Mohon tunggu...
Addie DA
Addie DA Mohon Tunggu... Arsitek - Mempunyai profesi sebagai ibu mandor dan tukang gambar bangunan.

Mempunyai hobi menulis yang dipupuk sejak remaja.

Selanjutnya

Tutup

Cerpen

Hawa: Homo (Seksual) Sapien

23 Maret 2024   12:50 Diperbarui: 3 April 2024   09:01 111
+
Laporkan Konten
Laporkan Akun
Kompasiana adalah platform blog. Konten ini menjadi tanggung jawab bloger dan tidak mewakili pandangan redaksi Kompas.
Lihat foto
Cerpen. Sumber ilustrasi: Unsplash

Hawa. Sebenarnya namanya indah, diambil dari (konon) nama perempuan pertama yang ada di bumi. Yang (lagi-lagi) konon lahir dari tulang rusuk Adam. Laki-laki pertama yang ada di bumi. Tapi Hawa menyesali namanya. Hawa bahkan menyesali dia dilahirkan sebagai perempuan, apalagi dinamakan Hawa. Dia merasa lemah sekali punya vagina, ditambah namanya yang buat dia semakin lemah.

Hawa membenci perempuan, makhluk yang sudah ditakdirkan lemah tak berdaya. Itu tandanya dia benci dirinya sendiri, sebagai seorang perempuan, apalagi dia bernama Hawa. Sialan! pikirnya. Jika aku bisa memilih, aku ingin dilahirkan sebagai laki-laki. Tapi sebagai laki-laki pun aku akan tetap membenci perempuan.

Pikiran-pikiran Hawa tidak timbul karena dia banyak membaca, tidak timbul karena dia pernah dilecehkan, tidak timbul karena dia kurang bimbingan orangtua. Hawa hanya melihat realita. Realita dan fakta yang begitu membuatnya geram dan ingin menjadi laki-laki.

Hawa terkadang merasa dirinya seksis, terkadang merasa dirinya 'terlalu laki-laki', terkadang merasa dirinya 'terlalu perempuan', terkadang tidak dua-duanya, sampai-sampai dia tidak membedakan lagi laki-laki dan perempuan, Hawa lebih senang menyebutnya maskulin dan feminin, tapi definisi istilah-istilah itu pun masih kabur baginya. Vagina bisa maskulin, penis bisa feminin. Tidak ada laki-laki dan perempuan. Tapi dunia tidak membiarkan itu terjadi. Dunia terlalu naif. Dunia terlalu.
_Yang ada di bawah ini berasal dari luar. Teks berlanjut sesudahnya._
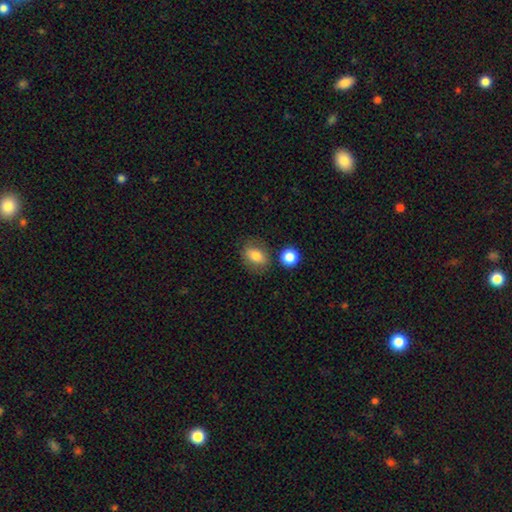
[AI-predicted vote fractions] smooth_or_featured: smooth (p=0.78) [alt: featured or disk p=0.14]
how_rounded: in between (p=0.72) [alt: round p=0.25]
merging: none (p=0.73) [alt: minor disturbance p=0.15]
Keterlaluan.

Karena seluruh dunia seperti itu, Hawa jadi semakin benci perempuan. Kenapa Riri harus aborsi dan hancur karena ditinggal pacarnya begitu saja setelah hamil? Kenapa Dini harus menerima suaminya menikah lagi dengan perempuan yang lebih muda daripada anaknya, tiga perempuan, bukan hanya satu? Kenapa Tina harus rela memotong jarinya sendiri untuk membuktikan pada suaminya kalau ia tak selingkuh, sementara dia tidak bisa melakukan sebaliknya padahal sudah jelas suaminya selingkuh? Kenapa Fika harus menikah dengan laki-laki yang dipilihkan bapaknya untuknya, padahal dia sama sekali tidak mencintainya dan hanya berpura-pura senang? Kenapa Dina harus pindah agama ikut suaminya, memakai seprai, bertutup sekujur, kegerahan, hanya karena suaminya mengancam akan meninggalkannya setelah mereka punya anak? Kenapa Nissa harus menerima saja ketika bapaknya memperkosanya? Kenapa Putri harus menerima disiram air keras oleh suaminya hanya karena dia sudah tidak perawan lagi pada malam pertamanya? Kenapa Sita dipaksa punya anak padahal dia sangat benci anak-anak? Dan masih banyak lagi pertanyaan yang mengisi otak Hawa.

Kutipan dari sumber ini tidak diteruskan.